Especialmente emblemático es This land is your land, el tema más afamado de Guthrie y escrito en respuesta al complaciente God Bless America, de Irving Berlin. A Woody no le convencía aquello de que su tierra era enteramente libre, bella, bendita y dulce, y contestó a sus versos con una canción que, irónicamente, Ronald Reagan —en sus antípodas ideológicas— utilizó años después en una de sus campañas.
En This land is your land, Guthrie alude al inmenso patrimonio de su país, que se extiende “desde California hasta la isla de Nueva York”, “desde el bosque de secuoyas a la corriente del Golfo”; pero duda que toda esa riqueza también le pertenece a sus compañeros de camino. Estos, indignados y molestos, “refunfuñan y se preguntan si esta tierra todavía está hecha” para ellos.
Guthrie compuso las primeras estrofas de esta canción en un restaurante de carretera cercano a Nueva York. En esta ciudad se asentó en 1939 y en ella lanzó su mensaje con relativo éxito. No era la primera vez que esto ocurría, pues en California ya había trabajado para alguna emisora de radio de referencia. A pesar de que una parte de la sociedad de este estado le había comenzado a considerar alguien importante, lo cierto es que con la música sacaba lo justo para costearse la comida y el alquiler, y para enviar unos dólares a su familia. Es decir, en esencia seguía siendo rico de corazón, pero pobre en patrimonio.
En Nueva York abundó en la canción protesta, y lo hizo junto con The Almanac Singers, grupo que compartió junto con el correligionario y también legendario Pete Seeger y en el que cultivó su faceta más pacifista, antifascista y antiracista. Sumergidos en un ambiente comunista, con claros lazos con el partido representante de esta idea, supieron torear con contratiempos ideológicos como el pacto germano-soviético, el devenir de la guerra, los bandazos del propio Stalin o las lógicas tensiones políticas derivadas de lanzar en Estados Unidos mensajes contrarios a su corriente mayoritaria de pensamiento (el FBI llegó a considerar sus letras como una amenaza para la estabilidad).
La década de 1940 fue la más prolija para un Guthrie inspirado que no dejó de viajar ni de interesarse por los problemas de sus compatriotas. Algunas de sus más afamadas composiciones pertenecen a esa época, como el poema Deportee (Plane Wreck at Los Gatos), en el que homenajea a 28 campesinos mexicanos cuyo avión se estrelló cuando iban a ser deportados. Entre viajes por todo el país en busca del rastro de la gloria y desatinos amorosos —se casó tres veces—, estos años transcurrieron para Guthrie sin dejar de tener la mirada fija sobre los oprimidos, y sin que estos se dejaran de identificar con sus nuevas composiciones.
Pero pronto su vitalidad se extinguió y su creatividad pereció ante una enfermedad genética que despertó y que en algo más de una década se llevó a Guthrie por delante. Ya en los últimos años de los 40 comenzó a manifestar irascibilidad y depresión. En un primer momento, le diagnosticaron alcoholismo y esquizofrenia, pero con sus antecedentes familiares y la evolución de la enfermedad no fue difícil para los psiquiatras adivinar que padecía Huntington.
Tras pasar unos años en un sanatorio de Brooklyn, murió en el psiquiátrico de Creedmoor, en Queens. Fue el altavoz del pueblo, pero murió sin poder hablar. Trasladó el pensamiento de los sufridores y falleció demente. Viajó a lo largo y ancho de su país, pero se fue desarraigando. Contagió a los más débiles su vitalidad, pero una enfermedad se la arrebató. El indomable polizón de trenes de destino incierto vio cómo la vida le alejó de la pista de su propia causa.
****
TAREAS PROPUESTAS =>
**A.** ¿Qué personas, aparte del propio Guthrie, se nombran en el texto sobre Woody Guthrie?
**B.** Transcribe del texto sobre Woody Guthrie el fragmento que va desde "En Nueva York" hasta "para la estabilidad).", ambos incluidos.
****
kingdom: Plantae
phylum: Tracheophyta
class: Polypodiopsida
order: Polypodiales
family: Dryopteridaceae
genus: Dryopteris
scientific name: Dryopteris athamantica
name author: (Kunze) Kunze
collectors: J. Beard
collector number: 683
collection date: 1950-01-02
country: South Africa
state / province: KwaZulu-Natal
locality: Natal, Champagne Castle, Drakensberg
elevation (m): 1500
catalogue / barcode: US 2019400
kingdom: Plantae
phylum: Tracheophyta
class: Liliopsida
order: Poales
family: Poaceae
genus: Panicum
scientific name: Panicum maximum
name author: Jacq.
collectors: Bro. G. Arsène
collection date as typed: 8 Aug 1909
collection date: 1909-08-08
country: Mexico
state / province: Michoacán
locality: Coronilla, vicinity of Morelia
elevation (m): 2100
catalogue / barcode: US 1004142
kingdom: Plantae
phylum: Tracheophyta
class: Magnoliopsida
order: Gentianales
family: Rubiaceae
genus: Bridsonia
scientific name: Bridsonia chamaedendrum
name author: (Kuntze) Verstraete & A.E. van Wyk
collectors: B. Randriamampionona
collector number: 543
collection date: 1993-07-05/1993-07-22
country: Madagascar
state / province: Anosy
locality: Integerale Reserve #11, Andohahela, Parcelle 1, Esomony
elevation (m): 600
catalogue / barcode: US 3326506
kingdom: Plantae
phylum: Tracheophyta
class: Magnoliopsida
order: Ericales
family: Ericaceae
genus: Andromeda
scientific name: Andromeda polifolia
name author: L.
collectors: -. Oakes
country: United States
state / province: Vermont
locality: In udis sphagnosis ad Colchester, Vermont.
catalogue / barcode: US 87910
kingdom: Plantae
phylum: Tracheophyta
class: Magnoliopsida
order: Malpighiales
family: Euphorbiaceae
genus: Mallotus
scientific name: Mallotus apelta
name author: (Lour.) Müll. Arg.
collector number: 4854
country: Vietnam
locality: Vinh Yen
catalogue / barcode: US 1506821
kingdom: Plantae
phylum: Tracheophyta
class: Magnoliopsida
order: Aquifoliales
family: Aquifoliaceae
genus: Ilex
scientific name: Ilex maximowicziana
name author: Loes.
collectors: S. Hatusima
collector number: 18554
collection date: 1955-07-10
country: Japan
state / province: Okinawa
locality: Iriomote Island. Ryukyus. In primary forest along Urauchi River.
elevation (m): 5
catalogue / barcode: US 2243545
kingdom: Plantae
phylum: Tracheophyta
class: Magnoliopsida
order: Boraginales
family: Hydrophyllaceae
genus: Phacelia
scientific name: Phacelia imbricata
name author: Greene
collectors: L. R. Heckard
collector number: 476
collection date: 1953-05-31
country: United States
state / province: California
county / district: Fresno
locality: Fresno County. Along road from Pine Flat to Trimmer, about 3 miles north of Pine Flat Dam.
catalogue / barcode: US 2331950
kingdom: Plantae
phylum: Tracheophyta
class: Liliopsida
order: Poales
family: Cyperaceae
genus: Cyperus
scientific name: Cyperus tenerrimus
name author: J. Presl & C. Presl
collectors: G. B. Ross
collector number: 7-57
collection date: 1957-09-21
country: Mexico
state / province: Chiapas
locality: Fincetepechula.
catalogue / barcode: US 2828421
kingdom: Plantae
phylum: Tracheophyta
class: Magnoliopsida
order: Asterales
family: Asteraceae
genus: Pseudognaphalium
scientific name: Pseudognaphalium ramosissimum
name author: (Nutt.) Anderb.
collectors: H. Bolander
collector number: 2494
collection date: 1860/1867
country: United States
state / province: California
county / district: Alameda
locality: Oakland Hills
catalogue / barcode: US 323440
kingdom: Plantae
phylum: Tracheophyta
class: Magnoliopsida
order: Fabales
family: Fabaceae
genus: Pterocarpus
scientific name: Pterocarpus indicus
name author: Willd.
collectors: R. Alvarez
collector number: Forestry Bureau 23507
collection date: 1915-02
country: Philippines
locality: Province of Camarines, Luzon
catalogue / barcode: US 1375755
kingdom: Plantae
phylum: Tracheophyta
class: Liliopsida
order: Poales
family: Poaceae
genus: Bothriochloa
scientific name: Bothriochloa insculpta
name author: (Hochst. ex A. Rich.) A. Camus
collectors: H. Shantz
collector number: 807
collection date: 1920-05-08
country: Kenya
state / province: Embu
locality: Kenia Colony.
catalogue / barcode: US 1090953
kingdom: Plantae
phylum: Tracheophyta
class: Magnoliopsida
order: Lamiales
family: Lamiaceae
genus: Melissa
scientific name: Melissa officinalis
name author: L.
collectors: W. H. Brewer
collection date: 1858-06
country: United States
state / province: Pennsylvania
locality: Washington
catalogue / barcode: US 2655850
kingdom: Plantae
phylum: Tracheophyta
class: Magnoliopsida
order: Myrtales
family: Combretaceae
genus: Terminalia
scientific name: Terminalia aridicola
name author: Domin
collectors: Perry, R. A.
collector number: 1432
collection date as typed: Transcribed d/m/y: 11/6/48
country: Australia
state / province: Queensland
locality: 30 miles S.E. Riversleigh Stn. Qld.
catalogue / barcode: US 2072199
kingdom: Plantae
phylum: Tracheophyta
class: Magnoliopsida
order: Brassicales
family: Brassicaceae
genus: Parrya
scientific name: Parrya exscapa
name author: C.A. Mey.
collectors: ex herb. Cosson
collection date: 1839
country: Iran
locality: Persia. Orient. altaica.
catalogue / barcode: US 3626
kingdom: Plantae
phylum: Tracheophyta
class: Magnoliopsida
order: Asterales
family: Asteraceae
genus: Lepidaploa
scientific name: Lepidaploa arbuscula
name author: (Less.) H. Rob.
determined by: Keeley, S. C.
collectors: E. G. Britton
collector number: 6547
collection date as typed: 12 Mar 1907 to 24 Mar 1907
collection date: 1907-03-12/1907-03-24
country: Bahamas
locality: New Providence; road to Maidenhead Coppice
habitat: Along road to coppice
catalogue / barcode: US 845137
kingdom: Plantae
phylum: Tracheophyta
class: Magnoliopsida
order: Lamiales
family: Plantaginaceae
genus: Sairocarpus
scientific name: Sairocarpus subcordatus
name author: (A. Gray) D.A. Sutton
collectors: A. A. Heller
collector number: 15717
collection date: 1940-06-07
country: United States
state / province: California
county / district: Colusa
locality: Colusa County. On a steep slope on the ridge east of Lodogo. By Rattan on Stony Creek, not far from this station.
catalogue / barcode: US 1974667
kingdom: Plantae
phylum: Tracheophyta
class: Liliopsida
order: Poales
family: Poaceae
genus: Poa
****
RESPUESTAS =>
**A.** Irving Berlin, Ronald Reagan, Pete Seeger y Stalin.

**B.**
En Nueva York abundó en la canción protesta, y lo hizo junto con The Almanac Singers, grupo que compartió junto con el correligionario y también legendario Pete Seeger y en el que cultivó su faceta más pacifista, antifascista y antiracista. Sumergidos en un ambiente comunista, con claros lazos con el partido representante de esta idea, supieron torear con contratiempos ideológicos como el pacto germano-soviético, el devenir de la guerra, los bandazos del propio Stalin o las lógicas tensiones políticas derivadas de lanzar en Estados Unidos mensajes contrarios a su corriente mayoritaria de pensamiento (el FBI llegó a considerar sus letras como una amenaza para la estabilidad).